# DATA EXCERPTS
⟨
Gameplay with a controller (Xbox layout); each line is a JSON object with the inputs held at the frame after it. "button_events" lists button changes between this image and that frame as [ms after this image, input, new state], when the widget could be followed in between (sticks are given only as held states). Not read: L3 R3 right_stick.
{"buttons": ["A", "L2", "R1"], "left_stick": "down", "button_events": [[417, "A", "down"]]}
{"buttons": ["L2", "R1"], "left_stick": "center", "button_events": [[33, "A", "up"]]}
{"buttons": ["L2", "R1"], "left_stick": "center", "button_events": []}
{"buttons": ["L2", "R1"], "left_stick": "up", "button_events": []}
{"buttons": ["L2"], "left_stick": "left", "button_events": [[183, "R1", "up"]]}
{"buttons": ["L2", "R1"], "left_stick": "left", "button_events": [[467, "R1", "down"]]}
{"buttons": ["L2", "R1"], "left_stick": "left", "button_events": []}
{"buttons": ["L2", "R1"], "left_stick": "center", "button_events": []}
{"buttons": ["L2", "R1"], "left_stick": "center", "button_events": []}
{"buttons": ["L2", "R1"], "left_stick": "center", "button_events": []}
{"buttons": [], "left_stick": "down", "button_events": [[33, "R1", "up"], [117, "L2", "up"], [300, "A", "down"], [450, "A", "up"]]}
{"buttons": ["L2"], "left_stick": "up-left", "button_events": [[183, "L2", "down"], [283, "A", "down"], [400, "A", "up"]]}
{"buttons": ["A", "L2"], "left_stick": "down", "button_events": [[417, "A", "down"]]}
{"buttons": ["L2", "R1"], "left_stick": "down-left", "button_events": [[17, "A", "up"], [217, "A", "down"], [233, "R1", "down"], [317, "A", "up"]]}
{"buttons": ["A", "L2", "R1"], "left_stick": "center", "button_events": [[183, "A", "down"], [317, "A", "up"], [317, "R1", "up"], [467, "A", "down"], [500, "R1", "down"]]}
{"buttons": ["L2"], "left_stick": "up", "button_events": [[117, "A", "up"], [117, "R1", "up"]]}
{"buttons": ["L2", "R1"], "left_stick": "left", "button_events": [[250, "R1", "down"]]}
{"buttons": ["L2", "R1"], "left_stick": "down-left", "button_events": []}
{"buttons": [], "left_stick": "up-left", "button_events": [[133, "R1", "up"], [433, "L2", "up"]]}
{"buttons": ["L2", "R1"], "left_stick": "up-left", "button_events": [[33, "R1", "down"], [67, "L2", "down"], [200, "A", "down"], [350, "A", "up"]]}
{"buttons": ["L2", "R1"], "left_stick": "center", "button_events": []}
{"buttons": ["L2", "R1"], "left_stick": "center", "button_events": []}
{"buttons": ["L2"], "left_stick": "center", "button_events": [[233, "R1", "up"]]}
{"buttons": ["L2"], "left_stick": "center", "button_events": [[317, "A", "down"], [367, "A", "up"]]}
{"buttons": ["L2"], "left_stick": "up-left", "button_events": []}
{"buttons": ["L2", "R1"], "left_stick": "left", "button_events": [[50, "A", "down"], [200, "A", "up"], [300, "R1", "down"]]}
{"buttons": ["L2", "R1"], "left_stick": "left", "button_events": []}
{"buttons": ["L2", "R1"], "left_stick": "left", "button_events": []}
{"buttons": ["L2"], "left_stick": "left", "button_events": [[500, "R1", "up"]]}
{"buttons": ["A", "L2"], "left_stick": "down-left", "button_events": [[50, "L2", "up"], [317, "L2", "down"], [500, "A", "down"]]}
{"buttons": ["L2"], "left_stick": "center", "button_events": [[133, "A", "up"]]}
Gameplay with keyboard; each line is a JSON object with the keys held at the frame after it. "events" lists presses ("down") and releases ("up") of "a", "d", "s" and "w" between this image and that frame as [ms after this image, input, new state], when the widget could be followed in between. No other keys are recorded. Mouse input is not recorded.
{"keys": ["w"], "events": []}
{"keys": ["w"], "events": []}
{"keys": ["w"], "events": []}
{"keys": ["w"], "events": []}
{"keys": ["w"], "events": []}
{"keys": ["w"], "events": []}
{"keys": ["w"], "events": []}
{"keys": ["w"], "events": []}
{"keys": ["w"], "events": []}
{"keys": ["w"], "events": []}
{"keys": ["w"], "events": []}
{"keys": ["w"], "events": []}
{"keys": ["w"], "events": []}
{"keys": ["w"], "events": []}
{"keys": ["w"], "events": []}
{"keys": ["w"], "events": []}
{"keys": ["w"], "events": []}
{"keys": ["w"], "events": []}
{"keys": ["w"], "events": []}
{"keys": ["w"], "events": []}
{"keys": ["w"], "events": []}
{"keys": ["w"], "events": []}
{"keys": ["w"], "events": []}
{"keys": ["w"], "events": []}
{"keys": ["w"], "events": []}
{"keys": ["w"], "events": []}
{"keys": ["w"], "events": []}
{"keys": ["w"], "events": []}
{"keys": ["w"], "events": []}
⟩
Would you please repeat the whole listing exactly as it is?

# OUTPUT FOR THIS EXERCISE
Gameplay with a controller (Xbox layout); each line is a JSON object with the inputs held at the frame after it. "button_events" lists button changes between this image and that frame as [ms after this image, input, new state], when the widget could be followed in between (sticks are given only as held states). Not read: L3 R3 right_stick.
{"buttons": ["A", "L2", "R1"], "left_stick": "down", "button_events": [[417, "A", "down"]]}
{"buttons": ["L2", "R1"], "left_stick": "center", "button_events": [[33, "A", "up"]]}
{"buttons": ["L2", "R1"], "left_stick": "center", "button_events": []}
{"buttons": ["L2", "R1"], "left_stick": "up", "button_events": []}
{"buttons": ["L2"], "left_stick": "left", "button_events": [[183, "R1", "up"]]}
{"buttons": ["L2", "R1"], "left_stick": "left", "button_events": [[467, "R1", "down"]]}
{"buttons": ["L2", "R1"], "left_stick": "left", "button_events": []}
{"buttons": ["L2", "R1"], "left_stick": "center", "button_events": []}
{"buttons": ["L2", "R1"], "left_stick": "center", "button_events": []}
{"buttons": ["L2", "R1"], "left_stick": "center", "button_events": []}
{"buttons": [], "left_stick": "down", "button_events": [[33, "R1", "up"], [117, "L2", "up"], [300, "A", "down"], [450, "A", "up"]]}
{"buttons": ["L2"], "left_stick": "up-left", "button_events": [[183, "L2", "down"], [283, "A", "down"], [400, "A", "up"]]}
{"buttons": ["A", "L2"], "left_stick": "down", "button_events": [[417, "A", "down"]]}
{"buttons": ["L2", "R1"], "left_stick": "down-left", "button_events": [[17, "A", "up"], [217, "A", "down"], [233, "R1", "down"], [317, "A", "up"]]}
{"buttons": ["A", "L2", "R1"], "left_stick": "center", "button_events": [[183, "A", "down"], [317, "A", "up"], [317, "R1", "up"], [467, "A", "down"], [500, "R1", "down"]]}
{"buttons": ["L2"], "left_stick": "up", "button_events": [[117, "A", "up"], [117, "R1", "up"]]}
{"buttons": ["L2", "R1"], "left_stick": "left", "button_events": [[250, "R1", "down"]]}
{"buttons": ["L2", "R1"], "left_stick": "down-left", "button_events": []}
{"buttons": [], "left_stick": "up-left", "button_events": [[133, "R1", "up"], [433, "L2", "up"]]}
{"buttons": ["L2", "R1"], "left_stick": "up-left", "button_events": [[33, "R1", "down"], [67, "L2", "down"], [200, "A", "down"], [350, "A", "up"]]}
{"buttons": ["L2", "R1"], "left_stick": "center", "button_events": []}
{"buttons": ["L2", "R1"], "left_stick": "center", "button_events": []}
{"buttons": ["L2"], "left_stick": "center", "button_events": [[233, "R1", "up"]]}
{"buttons": ["L2"], "left_stick": "center", "button_events": [[317, "A", "down"], [367, "A", "up"]]}
{"buttons": ["L2"], "left_stick": "up-left", "button_events": []}
{"buttons": ["L2", "R1"], "left_stick": "left", "button_events": [[50, "A", "down"], [200, "A", "up"], [300, "R1", "down"]]}
{"buttons": ["L2", "R1"], "left_stick": "left", "button_events": []}
{"buttons": ["L2", "R1"], "left_stick": "left", "button_events": []}
{"buttons": ["L2"], "left_stick": "left", "button_events": [[500, "R1", "up"]]}
{"buttons": ["A", "L2"], "left_stick": "down-left", "button_events": [[50, "L2", "up"], [317, "L2", "down"], [500, "A", "down"]]}
{"buttons": ["L2"], "left_stick": "center", "button_events": [[133, "A", "up"]]}
Gameplay with keyboard; each line is a JSON object with the keys held at the frame after it. "events" lists presses ("down") and releases ("up") of "a", "d", "s" and "w" between this image and that frame as [ms after this image, input, new state], when the widget could be followed in between. No other keys are recorded. Mouse input is not recorded.
{"keys": ["w"], "events": []}
{"keys": ["w"], "events": []}
{"keys": ["w"], "events": []}
{"keys": ["w"], "events": []}
{"keys": ["w"], "events": []}
{"keys": ["w"], "events": []}
{"keys": ["w"], "events": []}
{"keys": ["w"], "events": []}
{"keys": ["w"], "events": []}
{"keys": ["w"], "events": []}
{"keys": ["w"], "events": []}
{"keys": ["w"], "events": []}
{"keys": ["w"], "events": []}
{"keys": ["w"], "events": []}
{"keys": ["w"], "events": []}
{"keys": ["w"], "events": []}
{"keys": ["w"], "events": []}
{"keys": ["w"], "events": []}
{"keys": ["w"], "events": []}
{"keys": ["w"], "events": []}
{"keys": ["w"], "events": []}
{"keys": ["w"], "events": []}
{"keys": ["w"], "events": []}
{"keys": ["w"], "events": []}
{"keys": ["w"], "events": []}
{"keys": ["w"], "events": []}
{"keys": ["w"], "events": []}
{"keys": ["w"], "events": []}
{"keys": ["w"], "events": []}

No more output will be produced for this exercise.